Modern physics formula sheet — photoelectric, Bohr, nuclear, semiconductors

Question

Light of wavelength 200 nm falls on a metal surface with work function 4.2 eV. Find (a) the maximum kinetic energy of photoelectrons, (b) the stopping potential, and (c) the threshold wavelength.

(JEE Main / NEET — Dual Nature of Radiation and Matter)

Modern Physics Topic Map

flowchart TD
    A["Modern Physics"] --> B["Photoelectric Effect"]
    A --> C["Bohr's Atom"]
    A --> D["Nuclear Physics"]
    A --> E["Semiconductors"]
    B --> B1["KE_max = hf - phi"]
    B --> B2["eV_0 = KE_max"]
    C --> C1["E_n = -13.6/n² eV"]
    C --> C2["r_n = 0.529 n² Angstrom"]
    D --> D1["E = mc²"]
    D --> D2["Mass defect and binding energy"]
    E --> E1["p-n junction, diode, LED"]
    E --> E2["Forward/Reverse bias"]

Solution — Step by Step

Energy of a photon: $E = \dfrac{hc}{\lambda}$

$h = 6.63 \times 10^{-34}$ J $\cdot$ s, $c = 3 \times 10^8$ m/s, $\lambda = 200$ nm = $200 \times 10^{-9}$ m

E = \frac{6.63 \times 10^{-34} \times 3 \times 10^8}{200 \times 10^{-9}} = \frac{19.89 \times 10^{-26}}{2 \times 10^{-7}} = 9.945 \times 10^{-19} \text{ J}

Converting to eV: $E = \dfrac{9.945 \times 10^{-19}}{1.6 \times 10^{-19}} = 6.22$ eV

Shortcut: $E(\text{eV}) = \dfrac{1240}{\lambda(\text{nm})} = \dfrac{1240}{200} = 6.2$ eV

Einstein’s photoelectric equation: $KE_{\max} = h\nu - \phi$

KE_{\max} = 6.2 - 4.2 = \mathbf{2.0 \text{ eV}}

Stopping potential $V_0$ is defined by: $eV_0 = KE_{\max}$

\boxed{V_0 = \frac{KE_{\max}}{e} = 2.0 \text{ V}}

At threshold, $KE_{\max} = 0$ , so all photon energy equals the work function:

\phi = \frac{hc}{\lambda_0} \implies \lambda_0 = \frac{hc}{\phi} = \frac{1240}{4.2} = 295.2 \text{ nm}

\boxed{\lambda_0 \approx 295 \text{ nm}}

Any wavelength longer than 295 nm (lower energy) will not eject electrons from this metal.

Why This Works

Einstein’s photoelectric equation treats light as particles (photons), each carrying energy $h\nu$ . A photon transfers all its energy to one electron. Part of that energy ( $\phi$ , the work function) is used to free the electron from the metal. The rest becomes kinetic energy. This particle model of light explained observations that wave theory could not: the instantaneous emission and the frequency threshold.
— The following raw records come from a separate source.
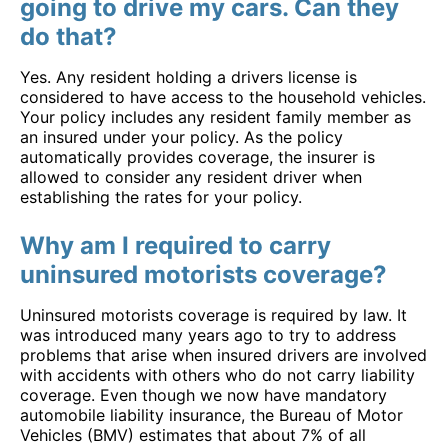
going to drive my cars. Can they
do that?
Yes. Any resident holding a drivers license is
considered to have access to the household vehicles.
Your policy includes any resident family member as
an insured under your policy. As the policy
automatically provides coverage, the insurer is
allowed to consider any resident driver when
establishing the rates for your policy.
Why am I required to carry
uninsured motorists coverage?
Uninsured motorists coverage is required by law. It
was introduced many years ago to try to address
problems that arise when insured drivers are involved
with accidents with others who do not carry liability
coverage. Even though we now have mandatory
automobile liability insurance, the Bureau of Motor
Vehicles (BMV) estimates that about 7% of all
Alternative Method — Key Formulas Reference

Bohr Model (Hydrogen):

Energy: $E_n = -\dfrac{13.6}{n^2}$ eV
Radius: $r_n = 0.529 \times n^2$ angstrom
Wavelength of emitted photon: $\dfrac{1}{\lambda} = R\left(\dfrac{1}{n_1^2} - \dfrac{1}{n_2^2}\right)$ where $R = 1.097 \times 10^7$ m $^{-1}$

Nuclear Physics:

Mass defect: $\Delta m = Zm_p + (A-Z)m_n - M_{\text{nucleus}}$
Binding energy: $BE = \Delta m \times 931.5$ MeV
Radioactive decay: $N = N_0 e^{-\lambda t}$ , half-life $t_{1/2} = 0.693/\lambda$

The shortcut $E(\text{eV}) = 1240/\lambda(\text{nm})$ is the most time-saving formula in modern physics. It combines $h$ , $c$ , and the eV conversion into one number. Use it for every photoelectric and Bohr model numerical — it cuts calculation time by half.

Common Mistake

Students often write $KE_{\max} = h\nu + \phi$ instead of $h\nu - \phi$ . The work function is the energy spent to free the electron, so it is subtracted. If $KE_{\max}$ comes out negative, it means the photon does not have enough energy — no emission occurs. Also, the stopping potential in volts equals the maximum KE in eV numerically (since $eV_0 = KE_{\max}$ and $e$ cancels when KE is in eV).